DIRECTIONS: Using the line that contains "(291, 717) none" as the first line and the last line of the data as the final one, give every line in that range again exactly.

(Beginning of EXERCISE INPUT)

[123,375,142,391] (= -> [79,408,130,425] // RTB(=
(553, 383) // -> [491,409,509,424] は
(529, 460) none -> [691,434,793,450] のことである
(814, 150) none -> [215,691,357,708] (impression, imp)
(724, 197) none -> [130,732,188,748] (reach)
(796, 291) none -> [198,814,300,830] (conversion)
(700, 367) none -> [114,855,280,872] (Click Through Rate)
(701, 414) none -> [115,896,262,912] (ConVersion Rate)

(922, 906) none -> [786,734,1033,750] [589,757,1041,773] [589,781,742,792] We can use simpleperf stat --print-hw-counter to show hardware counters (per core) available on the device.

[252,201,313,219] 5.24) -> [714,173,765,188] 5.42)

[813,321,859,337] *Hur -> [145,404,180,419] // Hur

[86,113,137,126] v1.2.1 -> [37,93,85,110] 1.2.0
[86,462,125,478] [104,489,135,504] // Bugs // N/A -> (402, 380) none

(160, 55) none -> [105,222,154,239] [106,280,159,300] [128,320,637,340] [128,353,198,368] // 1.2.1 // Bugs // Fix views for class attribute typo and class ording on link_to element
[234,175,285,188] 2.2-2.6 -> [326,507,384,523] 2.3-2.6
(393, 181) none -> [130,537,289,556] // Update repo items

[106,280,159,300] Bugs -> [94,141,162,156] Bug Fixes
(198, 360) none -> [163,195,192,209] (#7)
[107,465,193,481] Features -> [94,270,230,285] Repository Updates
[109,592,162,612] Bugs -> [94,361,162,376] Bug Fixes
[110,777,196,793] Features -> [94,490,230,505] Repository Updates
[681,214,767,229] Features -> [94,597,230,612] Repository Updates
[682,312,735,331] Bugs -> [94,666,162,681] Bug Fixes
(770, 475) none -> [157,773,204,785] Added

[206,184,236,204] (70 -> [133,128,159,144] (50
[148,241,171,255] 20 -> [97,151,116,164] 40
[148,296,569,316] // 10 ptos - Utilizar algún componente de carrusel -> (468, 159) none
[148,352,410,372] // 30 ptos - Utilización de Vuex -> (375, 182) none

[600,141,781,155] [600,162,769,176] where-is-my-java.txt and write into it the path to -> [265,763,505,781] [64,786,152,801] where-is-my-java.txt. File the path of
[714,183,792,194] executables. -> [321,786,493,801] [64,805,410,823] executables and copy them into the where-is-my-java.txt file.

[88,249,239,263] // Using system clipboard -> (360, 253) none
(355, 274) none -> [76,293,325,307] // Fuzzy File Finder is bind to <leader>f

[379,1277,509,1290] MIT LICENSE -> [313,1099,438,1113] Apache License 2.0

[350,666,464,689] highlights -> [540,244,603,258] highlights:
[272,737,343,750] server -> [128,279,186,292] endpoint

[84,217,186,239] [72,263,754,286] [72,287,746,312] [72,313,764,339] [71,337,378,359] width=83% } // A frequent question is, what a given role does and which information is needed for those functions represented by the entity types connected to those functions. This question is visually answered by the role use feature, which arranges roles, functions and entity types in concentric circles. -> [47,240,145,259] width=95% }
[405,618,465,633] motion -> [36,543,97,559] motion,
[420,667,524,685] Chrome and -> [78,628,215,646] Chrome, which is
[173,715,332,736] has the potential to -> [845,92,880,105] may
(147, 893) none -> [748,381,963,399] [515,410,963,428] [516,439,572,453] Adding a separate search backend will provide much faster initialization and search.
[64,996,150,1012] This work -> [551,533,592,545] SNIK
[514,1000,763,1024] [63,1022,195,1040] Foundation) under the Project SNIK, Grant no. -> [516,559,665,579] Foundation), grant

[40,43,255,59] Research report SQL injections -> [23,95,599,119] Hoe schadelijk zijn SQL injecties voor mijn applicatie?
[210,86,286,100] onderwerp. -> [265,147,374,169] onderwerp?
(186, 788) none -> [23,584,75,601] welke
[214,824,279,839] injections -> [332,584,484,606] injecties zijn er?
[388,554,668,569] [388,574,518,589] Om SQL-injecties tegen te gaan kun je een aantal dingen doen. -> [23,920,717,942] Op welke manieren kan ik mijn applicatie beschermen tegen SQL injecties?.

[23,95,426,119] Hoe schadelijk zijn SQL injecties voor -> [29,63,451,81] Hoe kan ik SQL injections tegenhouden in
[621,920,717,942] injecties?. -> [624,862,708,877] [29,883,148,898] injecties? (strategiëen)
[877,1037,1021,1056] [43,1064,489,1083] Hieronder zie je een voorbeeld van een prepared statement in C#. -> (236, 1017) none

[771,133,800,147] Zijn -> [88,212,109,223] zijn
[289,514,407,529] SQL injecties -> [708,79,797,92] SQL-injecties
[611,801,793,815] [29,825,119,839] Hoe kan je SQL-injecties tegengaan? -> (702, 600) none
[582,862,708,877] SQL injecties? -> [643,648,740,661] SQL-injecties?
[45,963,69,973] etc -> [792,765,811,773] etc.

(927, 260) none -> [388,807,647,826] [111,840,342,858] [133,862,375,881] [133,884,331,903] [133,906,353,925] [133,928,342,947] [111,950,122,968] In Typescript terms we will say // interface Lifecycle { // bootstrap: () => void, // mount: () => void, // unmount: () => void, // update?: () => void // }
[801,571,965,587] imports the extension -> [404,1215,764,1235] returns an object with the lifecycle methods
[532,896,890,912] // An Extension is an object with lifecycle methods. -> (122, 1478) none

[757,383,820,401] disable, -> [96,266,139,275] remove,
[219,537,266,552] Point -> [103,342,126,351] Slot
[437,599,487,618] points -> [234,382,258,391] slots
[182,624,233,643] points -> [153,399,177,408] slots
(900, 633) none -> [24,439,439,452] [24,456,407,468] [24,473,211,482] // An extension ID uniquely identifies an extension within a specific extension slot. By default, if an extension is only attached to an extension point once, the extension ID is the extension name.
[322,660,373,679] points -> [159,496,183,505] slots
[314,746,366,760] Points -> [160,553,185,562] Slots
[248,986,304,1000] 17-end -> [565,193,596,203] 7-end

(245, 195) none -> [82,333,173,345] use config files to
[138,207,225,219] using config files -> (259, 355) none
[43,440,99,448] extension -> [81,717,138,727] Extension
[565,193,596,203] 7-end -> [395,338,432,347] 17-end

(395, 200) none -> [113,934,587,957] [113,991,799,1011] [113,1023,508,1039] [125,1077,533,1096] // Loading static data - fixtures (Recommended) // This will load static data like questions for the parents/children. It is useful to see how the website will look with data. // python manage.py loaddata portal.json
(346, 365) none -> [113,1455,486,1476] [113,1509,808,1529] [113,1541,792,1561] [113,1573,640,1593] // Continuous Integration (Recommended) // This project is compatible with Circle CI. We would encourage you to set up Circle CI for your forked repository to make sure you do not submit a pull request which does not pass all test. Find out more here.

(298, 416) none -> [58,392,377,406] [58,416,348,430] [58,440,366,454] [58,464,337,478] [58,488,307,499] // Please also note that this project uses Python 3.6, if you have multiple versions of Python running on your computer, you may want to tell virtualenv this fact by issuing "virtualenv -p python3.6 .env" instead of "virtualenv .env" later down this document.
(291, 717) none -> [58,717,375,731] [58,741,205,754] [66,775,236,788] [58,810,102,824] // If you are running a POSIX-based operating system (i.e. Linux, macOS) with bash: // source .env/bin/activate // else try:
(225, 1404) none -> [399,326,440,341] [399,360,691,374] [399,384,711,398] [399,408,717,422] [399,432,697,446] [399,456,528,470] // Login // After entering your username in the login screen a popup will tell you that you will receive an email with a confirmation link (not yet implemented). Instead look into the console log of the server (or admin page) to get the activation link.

(End of EXERCISE INPUT)

OUTPUT OF THE TASK:
(291, 717) none -> [58,717,375,731] [58,741,205,754] [66,775,236,788] [58,810,102,824] // If you are running a POSIX-based operating system (i.e. Linux, macOS) with bash: // source .env/bin/activate // else try:
(225, 1404) none -> [399,326,440,341] [399,360,691,374] [399,384,711,398] [399,408,717,422] [399,432,697,446] [399,456,528,470] // Login // After entering your username in the login screen a popup will tell you that you will receive an email with a confirmation link (not yet implemented). Instead look into the console log of the server (or admin page) to get the activation link.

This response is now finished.